Impacts of Synthetically Generated Data on Trackformer-based Multi-Object Tracking

Matthew Lee, Clayton A. Harper, William Flinchbaugh, Eric C. Larson, Mitchell A. Thornton

Published: 2023, Last Modified: 18 Jun 2024AIPR 2023EveryoneRevisionsBibTeXCC BY-SA 4.0

Abstract: As the scale of deep learning tasks continues to expand, the generation of sufficiently large datasets has become increasingly costly and time-consuming. In particular, resource demands for manual annotations for computer vision tasks such as multi-object tracking have contributed to the growing popularity of synthetic computer vision datasets created through simulation engines. Simulations facilitate the creation of automatically annotated datasets with complete control over environmental variables that are typically uncontrollable in real-world scenarios.
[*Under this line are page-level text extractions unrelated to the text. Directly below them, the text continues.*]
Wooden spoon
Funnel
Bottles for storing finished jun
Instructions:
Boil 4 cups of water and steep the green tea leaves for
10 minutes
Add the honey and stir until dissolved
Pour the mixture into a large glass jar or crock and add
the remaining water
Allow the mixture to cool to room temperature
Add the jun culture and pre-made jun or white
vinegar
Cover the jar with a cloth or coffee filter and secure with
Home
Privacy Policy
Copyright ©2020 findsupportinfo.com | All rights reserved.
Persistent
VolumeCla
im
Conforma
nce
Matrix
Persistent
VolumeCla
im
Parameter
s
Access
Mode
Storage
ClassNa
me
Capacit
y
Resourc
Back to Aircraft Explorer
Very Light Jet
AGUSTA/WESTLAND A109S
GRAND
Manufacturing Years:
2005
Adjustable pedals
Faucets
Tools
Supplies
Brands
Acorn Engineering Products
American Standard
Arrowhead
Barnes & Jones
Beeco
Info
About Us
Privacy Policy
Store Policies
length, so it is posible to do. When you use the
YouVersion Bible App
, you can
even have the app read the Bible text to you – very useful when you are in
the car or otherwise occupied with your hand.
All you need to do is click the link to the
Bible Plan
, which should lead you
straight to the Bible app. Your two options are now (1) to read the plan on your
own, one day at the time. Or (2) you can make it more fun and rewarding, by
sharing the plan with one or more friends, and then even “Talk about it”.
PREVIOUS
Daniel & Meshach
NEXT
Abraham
Leveraging this control, we generate multi-object tracking datasets isolating specific environmental variables including subject scale, camera movement, and lighting changes. Our evaluation focuses on the TrackFormer architecture, an end-to-end, transformer-based solution designed for multi-object tracking. The resulting insights into how each environmental variable affects multi-object tracking performance can guide future architectural improvements. Furthermore, our data generation process can serve as a template for evaluating deep learning architectures in simulated environments.